Dominion Cove Point has 10 days to decide to accept or reject the conditions set by the PSC, spokesman Karl Neddenien said Monday.

“The fact that the Maryland PSC issued a Certificate of Public Convenience and Necessity means it is declaring that if the conditions it has incorporated are met, the project would be a net benefit to the citizens of Maryland,” Neddenien said.

The Chesapeake Climate Action Network announced Friday it would appeal to Gov. Martin O’Malley (D) and the Department of Natural Resources to conduct a human safety study in response to the PSC ruling.

The $3.8 billion export project is expected to bring an additional $40 million per year in tax revenue to Calvert County and hundreds of construction jobs, but concerns have been raised about the safety of the plant and its effect on the environment.

“The PSC expressed concern for the safety of people living closest to the proposed plant but failed to actually protect these people,” said Mike Tidwell, director of CCAN. “... This export facility should not be built. The PSC confirmed it’s a harm to consumers and the environment.”

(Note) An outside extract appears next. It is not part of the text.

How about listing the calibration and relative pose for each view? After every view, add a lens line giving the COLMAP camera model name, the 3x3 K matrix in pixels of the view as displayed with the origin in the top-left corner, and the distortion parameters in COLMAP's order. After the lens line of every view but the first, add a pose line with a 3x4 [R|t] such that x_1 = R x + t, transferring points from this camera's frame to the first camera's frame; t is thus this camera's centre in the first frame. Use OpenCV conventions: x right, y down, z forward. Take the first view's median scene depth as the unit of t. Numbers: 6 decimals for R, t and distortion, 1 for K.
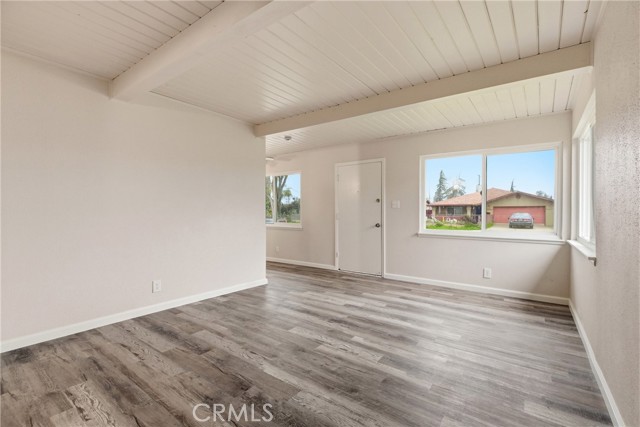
lens RADIAL K [[288.7, 0, 319.7], [0, 288.7, 213.9], [0, 0, 1]] dist [-0.003739, 0.000052]
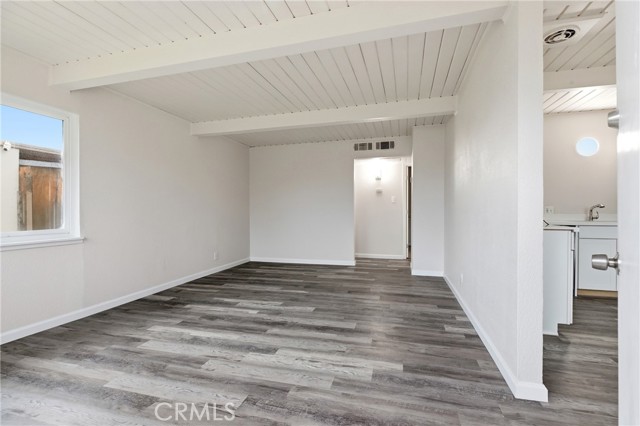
lens RADIAL K [[288.7, 0, 329.0], [0, 288.7, 210.3], [0, 0, 1]] dist [-0.003739, 0.000052]
pose [[-0.923502, 0.002102, -0.383587, 0.280100], [0.001094, 0.999995, 0.002846, 0.011500], [0.383591, 0.002208, -0.923500, 2.071662]]
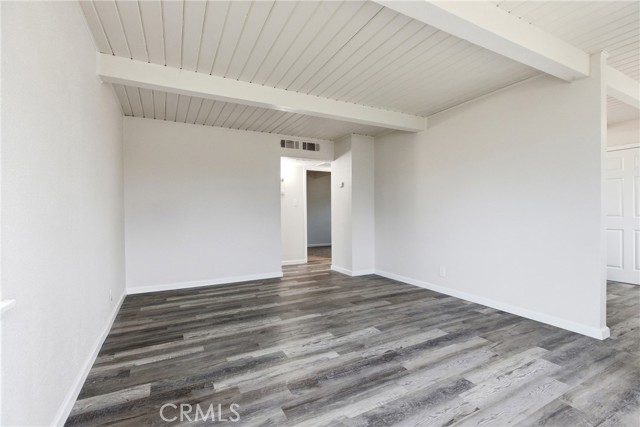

Dominion asserts the expansion will be built within state and federal emissions requirements.

“The air emissions from Cove Point will comply with stringent health-based federal and state limits and requirements while the LNG will reduce greenhouse gas emissions in two countries that are striving to clean their air while continuing to grow their economies,” said Diane Leopold, president of Dominion Energy, in a press release.

In a statement released by the Calvert County Board of County Commissioners, the board affirmed its support of the project.

“The PSC approval is another major milestone for the project,” according to the statement. “The Board of County Commissioners remains in unanimous support of the proposed expansion project and looks forward to the day the facility is placed in service.”